Jesse Carver, Yes Energy (left), moderated a panel on batteries in evolving markets with (from left): Emma Konet, Tierra Climate; Sonya Gustafson, Equilibrium Energy; and Drew Peine, Hunt Energy Network. | Yes Energy
Peter Kelly-Detwiler, co-founder of NorthBridge Energy Partners, said he uses Perplexity AI regularly — but still reads 44 newsletters, up from 42 with the recent addition of two on data centers.
“People have told me, ‘Why the heck do you read 42 newsletters — now 44 — and scan all that instead of teaching an AI tool to give you what you need?’ My answer is, I don’t trust yet that I’m going to ask it the right things to look for. And so much of my learning is still accidental.

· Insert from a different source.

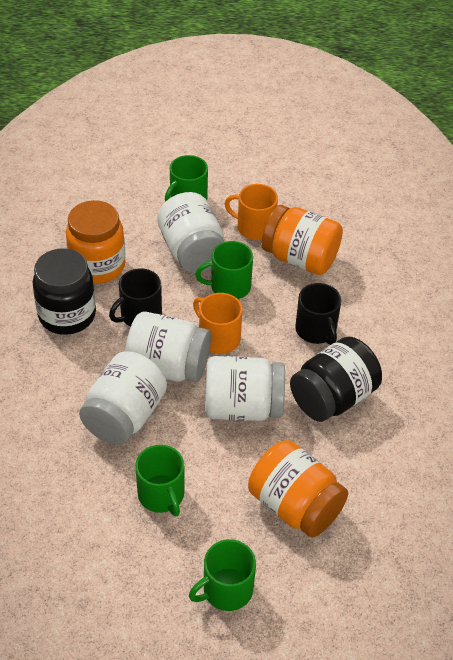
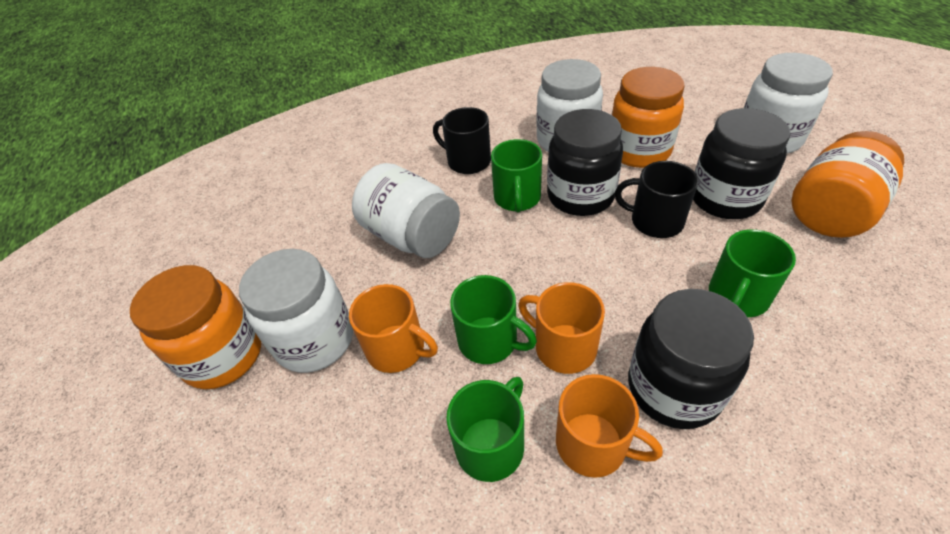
black jar: [33,249,96,335] [290,336,382,422] = 2 -> [547,109,623,216] [628,289,754,429] [693,108,790,219] = 3
orange mug: [193,293,242,354] [225,184,278,240] = 2 -> [349,284,438,373] [518,282,605,374] [556,374,663,478] = 3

“When I used to go into a library, the book that I was looking for was not the one that was usually the most valuable to me. It was next to it in the stack, in the adjacencies. And I still enjoy the accidental adjacency, because that’s when I find so many of the things I didn’t know were going to be valuable to me. And I’m afraid of taking my AI lens and making it so narrow that I build biases into it that exclude the broader world that I need to look at, especially for the data that’s going to come slamming into my head and destroy a paradigm that I thought I knew. I love when that happens.”
Future of Wind Generation
Wind development has fallen way behind solar in generation growth, but it will remain an important player, speakers said.
According to EIA, a record 30 GW of utility-scale solar was added to the U.S. grid in 2024, 61% of all capacity additions. Battery storage also hit a record last year, adding 10.3 GW. EIA predicts an additional 32.5 GW of utility-scale solar and 18.2 GW of utility-scale battery storage in 2025.
By contrast, wind added only 5.1 GW last year, the smallest amount since 2014, with slightly more (7.7 GW) expected in 2025.
“Wind is a lot harder to develop,” said Ryan Hakim, vice president of commercial and corporate strategy for independent power producer Cordelio Power. “You need a lot of acreage. … There’s a lot of things that can kind of go wrong. But if you are able to take a project to completion, there is quite a lot of demand for that product just because … it profiles generally the opposite of solar.”
“One of the reasons why we don’t see as much wind development is there’s a lot of sites that have been picked over,” he added. “But another thing to consider is, we’ve got more technology where you can build bigger turbines, higher towers; where you’re able to extract some of the wind in places where you previously hadn’t. And so I think there’s new regions that are also opening up.”
“Solar and batteries pretty quickly saturate themselves, whereas wind diversification as a species will always be highly valued,” agreed Kaffine. “And I think, yeah, people find it refreshing and different.”
“You can’t do it all with just one technology,” Bixby said. “You can’t do it all with solar and batteries. [You] probably could, but you need to overbuild by a lot. So you need wind in there. … You’ll need advanced geothermal. You’ll need new types of battery storage technology. You’ll need advanced controls to be able to manage all of it [and] new market mechanisms to pay for it.”